Here in Texas, if you’re headed to a Buc-ee’s, there’s little confusion about what that means — Beaver Nuggets, an expansive jerky selection and clean bathrooms. Those are images closely tied to the convenience store chain and it is suing to keep it that way. Buc-ee’s, the one with the cartoon beaver mascot, has filed a lawsuit against a Nebraska convenience store chain with the same name, just with a different spelling: Bucky’s.
The dispute actually began more than a decade ago, when the companies filed for trademarks just months apart.
“They had a truce and they decided that Bucky’s in Nebraska could continue to use its name and Buc-ee’s down here could continue to use its name because the names and the logos and the market areas were different enough so consumers were not likely to be confused,” says L.M. Sixel, a Houston Chronicle business writer who has been following the lawsuit.
The truce lasted until the Nebraska company recently started taking steps to expand into Buc-ee’s territory.

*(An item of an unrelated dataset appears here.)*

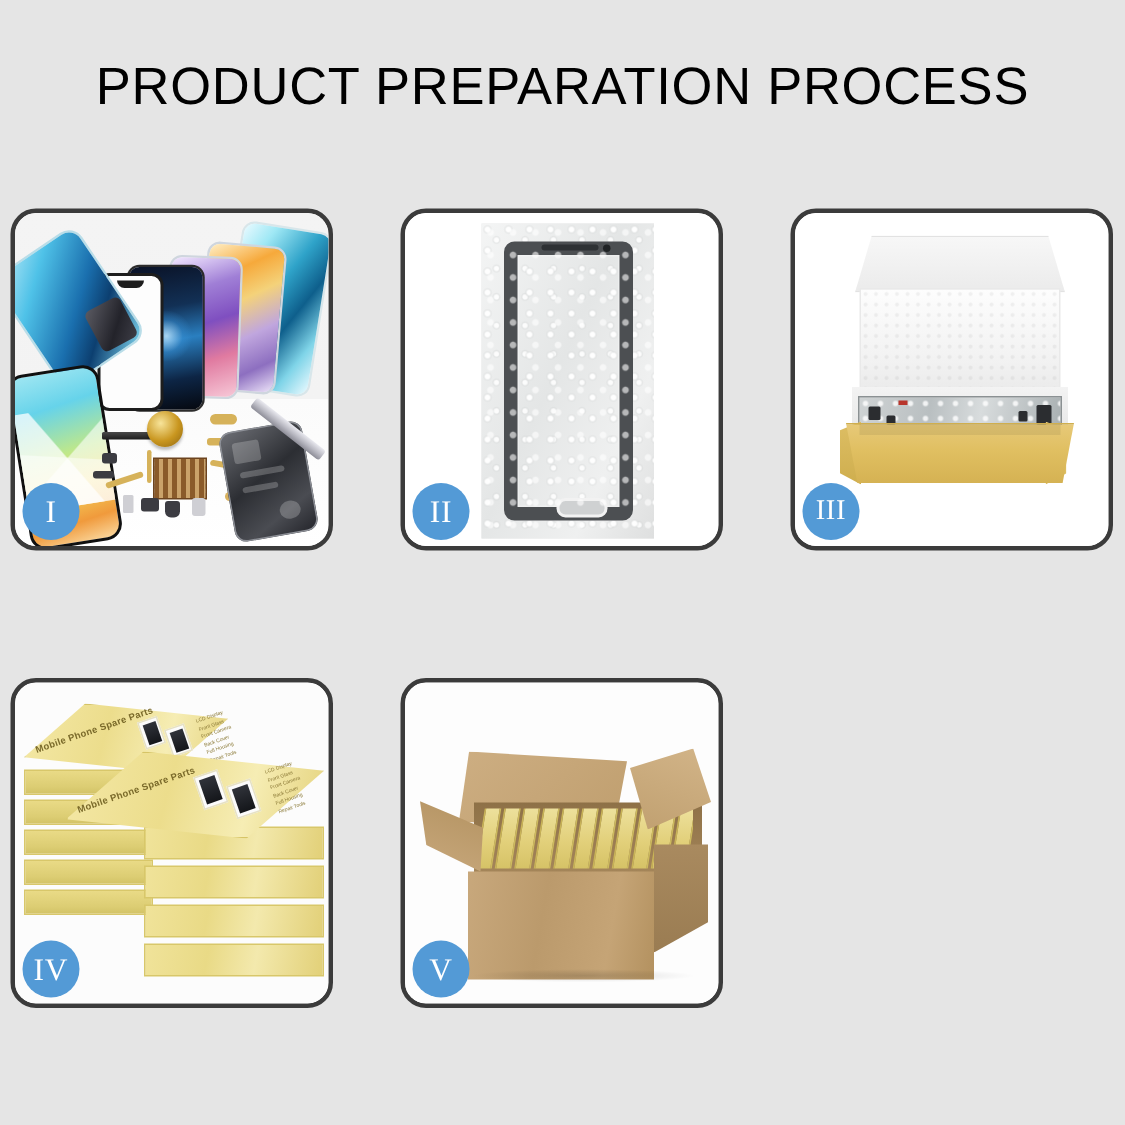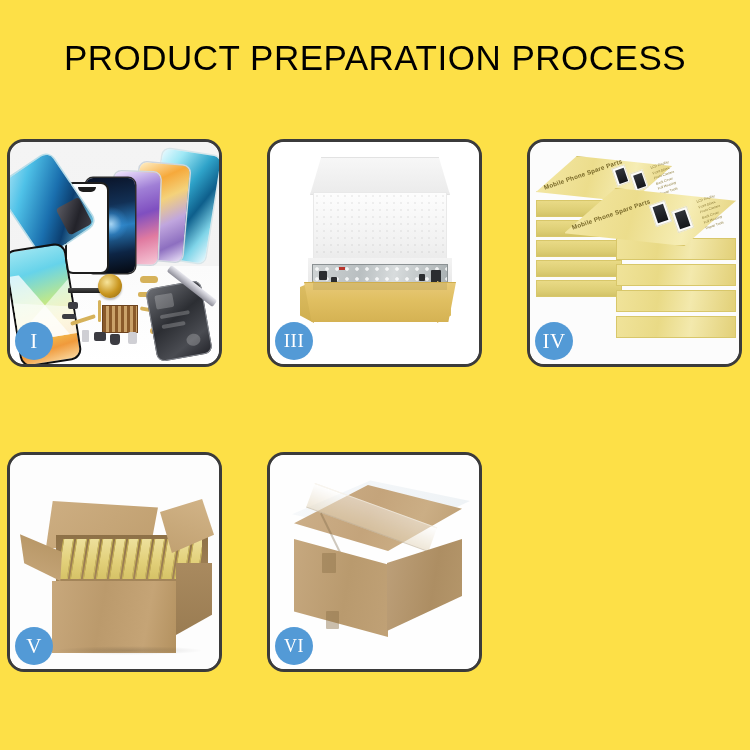"PRODUCT PREPARATION PROCESS" #root { background: #fde047 -> #e5e5e5 }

It bought property in Houston, applied for zoning permits and acquired Texas liquor licenses.
Sixel says the outcome of the lawsuit depends on whether the public is confused.
“Trademark law is designed to protect the public,” Sixel says. “I think companies think of it a lot of times as protecting their brands, but it’s really to make sure the public understands who they’re visiting when they go to a company with a brand that they can rely on and have a certain level of standards that they expect.”
Despite the enormous interest in the case, it’s still too early to know which convenience store chain the court will favor. Still, it’s already evident some Texans feel pretty passionately about the Texas-based chain and the lawsuit’s outcome.
“I think Buc-ee’s turned a really boring event in our lives — which is driving down the highway and stopping for gas and trying to find a clean restroom — into an experience,” Sixel says.